Die «Geisterspiele» von Tokio mögen etwas klinisch wirken, und doch steht das Gastgeberland derzeit weltweit im Fokus: Seit jeher fasziniert das hoch technisierte Land in Fernost – sei es wegen seiner Küche, der elektronischen Unterhaltungsindustrie oder seinen jahrhundertealten Traditionen, die mit futuristischen Metropolen kontrastieren.
Dennoch mischt sich in unseren Breitengraden so manches Klischee unter die Faszination für Japan, wie der Journalist Martin Fritz weiss, der seit fast 20 Jahren im Land lebt. «Der Westen hat eine statische Vorstellung von Japan. Das Bild ist sehr traditionell und wandelt sich nicht.»
Kulinarische Klischees
Tatsächlich habe auch Japan eine dynamische Gesellschaft, die sich fortlaufend verändere – und dies auch kulinarisch. So gehört Reis zwar immer noch zu einer japanischen Mahlzeit. Doch die Japanerinnen und Japaner essen inzwischen mehr Brot als Reis. «Pro Kopf gibt es mehr Bäckereien als in der Schweiz.»
Und in Japan wird auch immer mehr Fleisch gegessen. Fisch ist dagegen – auf hohem Niveau – auf dem Rückzug. «Und jeder Besucher ist überrascht, wie viele Kaffeehäuser es gibt. Obwohl die Japaner ja angeblich nur grünen Tee trinken.»

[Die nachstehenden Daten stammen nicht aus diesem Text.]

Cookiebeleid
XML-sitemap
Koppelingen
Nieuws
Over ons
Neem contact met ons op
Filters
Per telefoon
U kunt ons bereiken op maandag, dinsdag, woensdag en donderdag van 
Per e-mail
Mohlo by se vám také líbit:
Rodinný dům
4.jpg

Fritz’ Schilderungen zeigen: Vorstellung und Wirklichkeit klaffen auseinander, wenn es um Japan geht. Aber warum halten sich die Klischees über das Land und seine vermeintlichen Sitten und Gebräuche so hartnäckig?
«Buchautoren und auch Auslandkorrespondenten benutzen sie immer wieder, um Farbe in ihre Berichte und Schilderungen hineinzubringen», sagt der Journalist auch mit Blick auf seine Zunft. «Es ist natürlich ein tolles Kontrastmittel: Einmal diese uralte Kultur, die bis heute weiterlebt, dann dieses angebliche Hightech-Land mit bienenfleissigen Arbeitern.»

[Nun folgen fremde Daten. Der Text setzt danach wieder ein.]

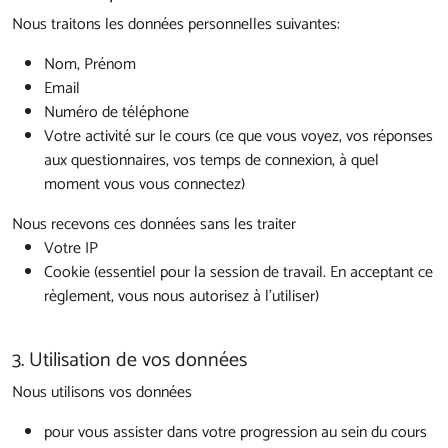
Nous traitons les données personnelles suivantes:
Nom, Prénom
Email
Numéro de téléphone
Votre activité sur le cours (ce que vous voyez, vos réponses
aux questionnaires, vos temps de connexion, à quel
moment vous vous connectez)
Nous recevons ces données sans les traiter
Votre IP
Cookie (essentiel pour la session de travail. En acceptant ce
règlement, vous nous autorisez à l'utiliser)
3. Utilisation de vos données
Nous utilisons vos données
pour vous assister dans votre progression au sein du cours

Wir kennen das Sprichwort: Der Kunde ist König. In Japan sagt man: Der Kunde ist Gott.
Dazu hat sich in den letzten Jahren die Geschichte vom ewigen Niedergang Japans durch die Vergreisung gesellt. «Doch niemand wundert sich, dass Toyota immer noch die meisten Autos verkauft.»
Raffinierte Gastfreundlichkeit
Fritz selbst schätzt an seiner Wahlheimat etwas, das auch im Zentrum der Olympischen Spiele stehen sollte – aber wegen Corona nur die Athletinnen und Athleten bekommen: «Das Angenehmste und Überraschendste ist die besondere Gastfreundlichkeit, die auf Japanisch ‹Omotenashi› heisst.»
Wobei «Gastfreundlichkeit» das falsche Wort sei, erklärt der Journalist: «Es handelt sich um einen hochwertigen Service, der versucht, die Erwartungen des Kunden noch zu übertreffen.»
Ein Beispiel: In vielen Restaurants wird dem Kunden, sobald er sich hinsetzt, ein Stofftuch gereicht, mit dem man sich die Hände reinigen oder den Schweiss abtrocknen kann. Der Clou: Im Sommer kommt es gekühlt, im Winter gewärmt. «Wir kennen das Sprichwort: Der Kunde ist König. In Japan sagt man: Der Kunde ist Gott.»
Ausnahmen bestätigen die Regel, könnte man mit Blick auf eine andere Episode sagen: So berichtet Fritz von einem Jahre zurückliegenden Erlebnis, das man in Japans strikt geregeltem ÖV nicht erwarten würde. In der U-Bahn setzte er sich neben einen Japaner, der sich breitbeinig auf dem Sitz parkierte. «Das ist aber nicht sehr höflich», liess Fritz den Sitznachbarn wissen.
Dieser erwiderte: «Mit mir willst du dich wohl kaum anlegen.» Und gab sich als Mitglied der Yakuza, der japanischen Mafia, zu erkennen, die traditionell ausländerfeindliches Gedankengut pflegt. Schliesslich verfolgte der Mafioso den verängstigten Fahrgast noch eine Weile durch die nächste U-Bahn-Station – und liess dann von ihm ab. Nicht sehr «Omotenashi».